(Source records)
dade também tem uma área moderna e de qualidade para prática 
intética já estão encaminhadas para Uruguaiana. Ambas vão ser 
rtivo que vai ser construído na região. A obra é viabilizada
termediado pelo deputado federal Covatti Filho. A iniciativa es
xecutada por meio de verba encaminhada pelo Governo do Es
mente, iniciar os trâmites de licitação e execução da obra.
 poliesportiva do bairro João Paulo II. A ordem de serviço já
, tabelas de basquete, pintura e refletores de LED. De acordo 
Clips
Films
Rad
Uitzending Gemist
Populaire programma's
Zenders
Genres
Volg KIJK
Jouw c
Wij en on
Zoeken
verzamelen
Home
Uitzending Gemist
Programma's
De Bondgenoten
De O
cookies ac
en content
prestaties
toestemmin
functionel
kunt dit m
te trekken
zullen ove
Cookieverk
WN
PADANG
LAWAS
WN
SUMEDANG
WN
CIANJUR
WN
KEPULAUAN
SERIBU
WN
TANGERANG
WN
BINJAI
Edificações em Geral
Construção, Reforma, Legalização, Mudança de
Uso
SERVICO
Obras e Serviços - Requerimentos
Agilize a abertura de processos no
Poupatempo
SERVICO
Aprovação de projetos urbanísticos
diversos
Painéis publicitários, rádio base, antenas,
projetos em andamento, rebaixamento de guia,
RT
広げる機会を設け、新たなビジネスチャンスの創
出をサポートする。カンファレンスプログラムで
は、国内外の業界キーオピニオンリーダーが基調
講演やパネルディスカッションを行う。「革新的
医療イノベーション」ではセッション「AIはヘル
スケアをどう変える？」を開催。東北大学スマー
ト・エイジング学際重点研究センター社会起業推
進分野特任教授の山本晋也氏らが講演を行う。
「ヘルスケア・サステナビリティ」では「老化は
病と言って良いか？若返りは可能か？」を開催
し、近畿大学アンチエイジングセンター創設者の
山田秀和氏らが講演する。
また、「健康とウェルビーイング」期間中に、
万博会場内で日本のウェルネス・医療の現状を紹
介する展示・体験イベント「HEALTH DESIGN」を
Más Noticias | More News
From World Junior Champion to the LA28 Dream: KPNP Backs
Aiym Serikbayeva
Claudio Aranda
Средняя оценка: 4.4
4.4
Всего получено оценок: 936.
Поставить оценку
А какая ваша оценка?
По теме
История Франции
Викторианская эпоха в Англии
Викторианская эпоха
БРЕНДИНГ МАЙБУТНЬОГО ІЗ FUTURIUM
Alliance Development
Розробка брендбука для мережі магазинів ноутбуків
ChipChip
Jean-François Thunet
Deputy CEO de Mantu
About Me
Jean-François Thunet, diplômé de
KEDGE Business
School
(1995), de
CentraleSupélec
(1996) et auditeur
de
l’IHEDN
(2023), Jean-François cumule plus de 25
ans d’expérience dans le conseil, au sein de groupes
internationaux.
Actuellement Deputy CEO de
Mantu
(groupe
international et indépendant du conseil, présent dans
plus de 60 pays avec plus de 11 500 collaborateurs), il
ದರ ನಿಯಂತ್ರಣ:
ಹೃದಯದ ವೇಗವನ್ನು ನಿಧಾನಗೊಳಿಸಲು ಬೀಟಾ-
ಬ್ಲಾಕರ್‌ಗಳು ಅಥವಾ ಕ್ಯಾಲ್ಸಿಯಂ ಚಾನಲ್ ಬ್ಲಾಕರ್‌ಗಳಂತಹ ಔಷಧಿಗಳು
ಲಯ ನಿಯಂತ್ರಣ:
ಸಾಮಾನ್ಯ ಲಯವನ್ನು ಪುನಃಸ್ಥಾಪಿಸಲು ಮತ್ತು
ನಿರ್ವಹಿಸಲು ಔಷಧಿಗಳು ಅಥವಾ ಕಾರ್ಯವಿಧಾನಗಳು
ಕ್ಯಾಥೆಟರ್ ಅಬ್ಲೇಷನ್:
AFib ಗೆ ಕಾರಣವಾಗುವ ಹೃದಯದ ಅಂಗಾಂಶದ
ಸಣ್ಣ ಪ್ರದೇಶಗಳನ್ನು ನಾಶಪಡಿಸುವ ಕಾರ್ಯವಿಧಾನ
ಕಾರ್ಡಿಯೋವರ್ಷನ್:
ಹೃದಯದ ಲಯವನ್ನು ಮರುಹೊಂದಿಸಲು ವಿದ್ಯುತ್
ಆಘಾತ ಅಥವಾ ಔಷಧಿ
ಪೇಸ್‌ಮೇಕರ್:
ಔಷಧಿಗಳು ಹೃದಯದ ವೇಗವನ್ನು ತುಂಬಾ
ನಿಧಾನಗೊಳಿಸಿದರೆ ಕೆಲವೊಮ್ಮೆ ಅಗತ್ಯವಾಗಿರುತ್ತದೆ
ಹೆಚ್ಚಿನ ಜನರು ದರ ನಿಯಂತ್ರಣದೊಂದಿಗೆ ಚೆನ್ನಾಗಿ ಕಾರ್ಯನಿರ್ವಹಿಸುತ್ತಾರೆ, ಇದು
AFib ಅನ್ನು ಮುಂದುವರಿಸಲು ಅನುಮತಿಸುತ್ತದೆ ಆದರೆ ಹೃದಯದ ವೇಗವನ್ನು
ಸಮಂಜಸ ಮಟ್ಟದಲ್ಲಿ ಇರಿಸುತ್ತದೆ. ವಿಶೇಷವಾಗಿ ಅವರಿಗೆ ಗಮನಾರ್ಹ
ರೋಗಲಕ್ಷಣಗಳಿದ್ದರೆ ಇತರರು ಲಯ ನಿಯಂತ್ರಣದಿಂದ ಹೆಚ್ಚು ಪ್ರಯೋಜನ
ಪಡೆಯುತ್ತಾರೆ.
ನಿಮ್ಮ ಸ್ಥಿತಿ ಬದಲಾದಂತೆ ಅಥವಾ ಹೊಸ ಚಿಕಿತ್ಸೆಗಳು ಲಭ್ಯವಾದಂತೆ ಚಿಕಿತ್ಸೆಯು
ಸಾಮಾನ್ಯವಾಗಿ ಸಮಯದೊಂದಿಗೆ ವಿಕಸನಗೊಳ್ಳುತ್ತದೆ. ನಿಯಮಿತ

:: WORK ORDER ::
For this exercise, retype each entry from above exactly as it stands.

:: FINISHED EXERCISE ::
dade também tem uma área moderna e de qualidade para prática 
intética já estão encaminhadas para Uruguaiana. Ambas vão ser 
rtivo que vai ser construído na região. A obra é viabilizada
termediado pelo deputado federal Covatti Filho. A iniciativa es
xecutada por meio de verba encaminhada pelo Governo do Es
mente, iniciar os trâmites de licitação e execução da obra.
 poliesportiva do bairro João Paulo II. A ordem de serviço já
, tabelas de basquete, pintura e refletores de LED. De acordo 
Clips
Films
Rad
Uitzending Gemist
Populaire programma's
Zenders
Genres
Volg KIJK
Jouw c
Wij en on
Zoeken
verzamelen
Home
Uitzending Gemist
Programma's
De Bondgenoten
De O
cookies ac
en content
prestaties
toestemmin
functionel
kunt dit m
te trekken
zullen ove
Cookieverk
WN
PADANG
LAWAS
WN
SUMEDANG
WN
CIANJUR
WN
KEPULAUAN
SERIBU
WN
TANGERANG
WN
BINJAI
Edificações em Geral
Construção, Reforma, Legalização, Mudança de
Uso
SERVICO
Obras e Serviços - Requerimentos
Agilize a abertura de processos no
Poupatempo
SERVICO
Aprovação de projetos urbanísticos
diversos
Painéis publicitários, rádio base, antenas,
projetos em andamento, rebaixamento de guia,
RT
広げる機会を設け、新たなビジネスチャンスの創
出をサポートする。カンファレンスプログラムで
は、国内外の業界キーオピニオンリーダーが基調
講演やパネルディスカッションを行う。「革新的
医療イノベーション」ではセッション「AIはヘル
スケアをどう変える？」を開催。東北大学スマー
ト・エイジング学際重点研究センター社会起業推
進分野特任教授の山本晋也氏らが講演を行う。
「ヘルスケア・サステナビリティ」では「老化は
病と言って良いか？若返りは可能か？」を開催
し、近畿大学アンチエイジングセンター創設者の
山田秀和氏らが講演する。
また、「健康とウェルビーイング」期間中に、
万博会場内で日本のウェルネス・医療の現状を紹
介する展示・体験イベント「HEALTH DESIGN」を
Más Noticias | More News
From World Junior Champion to the LA28 Dream: KPNP Backs
Aiym Serikbayeva
Claudio Aranda
Средняя оценка: 4.4
4.4
Всего получено оценок: 936.
Поставить оценку
А какая ваша оценка?
По теме
История Франции
Викторианская эпоха в Англии
Викторианская эпоха
БРЕНДИНГ МАЙБУТНЬОГО ІЗ FUTURIUM
Alliance Development
Розробка брендбука для мережі магазинів ноутбуків
ChipChip
Jean-François Thunet
Deputy CEO de Mantu
About Me
Jean-François Thunet, diplômé de
KEDGE Business
School
(1995), de
CentraleSupélec
(1996) et auditeur
de
l’IHEDN
(2023), Jean-François cumule plus de 25
ans d’expérience dans le conseil, au sein de groupes
internationaux.
Actuellement Deputy CEO de
Mantu
(groupe
international et indépendant du conseil, présent dans
plus de 60 pays avec plus de 11 500 collaborateurs), il
ದರ ನಿಯಂತ್ರಣ:
ಹೃದಯದ ವೇಗವನ್ನು ನಿಧಾನಗೊಳಿಸಲು ಬೀಟಾ-
ಬ್ಲಾಕರ್‌ಗಳು ಅಥವಾ ಕ್ಯಾಲ್ಸಿಯಂ ಚಾನಲ್ ಬ್ಲಾಕರ್‌ಗಳಂತಹ ಔಷಧಿಗಳು
ಲಯ ನಿಯಂತ್ರಣ:
ಸಾಮಾನ್ಯ ಲಯವನ್ನು ಪುನಃಸ್ಥಾಪಿಸಲು ಮತ್ತು
ನಿರ್ವಹಿಸಲು ಔಷಧಿಗಳು ಅಥವಾ ಕಾರ್ಯವಿಧಾನಗಳು
ಕ್ಯಾಥೆಟರ್ ಅಬ್ಲೇಷನ್:
AFib ಗೆ ಕಾರಣವಾಗುವ ಹೃದಯದ ಅಂಗಾಂಶದ
ಸಣ್ಣ ಪ್ರದೇಶಗಳನ್ನು ನಾಶಪಡಿಸುವ ಕಾರ್ಯವಿಧಾನ
ಕಾರ್ಡಿಯೋವರ್ಷನ್:
ಹೃದಯದ ಲಯವನ್ನು ಮರುಹೊಂದಿಸಲು ವಿದ್ಯುತ್
ಆಘಾತ ಅಥವಾ ಔಷಧಿ
ಪೇಸ್‌ಮೇಕರ್:
ಔಷಧಿಗಳು ಹೃದಯದ ವೇಗವನ್ನು ತುಂಬಾ
ನಿಧಾನಗೊಳಿಸಿದರೆ ಕೆಲವೊಮ್ಮೆ ಅಗತ್ಯವಾಗಿರುತ್ತದೆ
ಹೆಚ್ಚಿನ ಜನರು ದರ ನಿಯಂತ್ರಣದೊಂದಿಗೆ ಚೆನ್ನಾಗಿ ಕಾರ್ಯನಿರ್ವಹಿಸುತ್ತಾರೆ, ಇದು
AFib ಅನ್ನು ಮುಂದುವರಿಸಲು ಅನುಮತಿಸುತ್ತದೆ ಆದರೆ ಹೃದಯದ ವೇಗವನ್ನು
ಸಮಂಜಸ ಮಟ್ಟದಲ್ಲಿ ಇರಿಸುತ್ತದೆ. ವಿಶೇಷವಾಗಿ ಅವರಿಗೆ ಗಮನಾರ್ಹ
ರೋಗಲಕ್ಷಣಗಳಿದ್ದರೆ ಇತರರು ಲಯ ನಿಯಂತ್ರಣದಿಂದ ಹೆಚ್ಚು ಪ್ರಯೋಜನ
ಪಡೆಯುತ್ತಾರೆ.
ನಿಮ್ಮ ಸ್ಥಿತಿ ಬದಲಾದಂತೆ ಅಥವಾ ಹೊಸ ಚಿಕಿತ್ಸೆಗಳು ಲಭ್ಯವಾದಂತೆ ಚಿಕಿತ್ಸೆಯು
ಸಾಮಾನ್ಯವಾಗಿ ಸಮಯದೊಂದಿಗೆ ವಿಕಸನಗೊಳ್ಳುತ್ತದೆ. ನಿಯಮಿತ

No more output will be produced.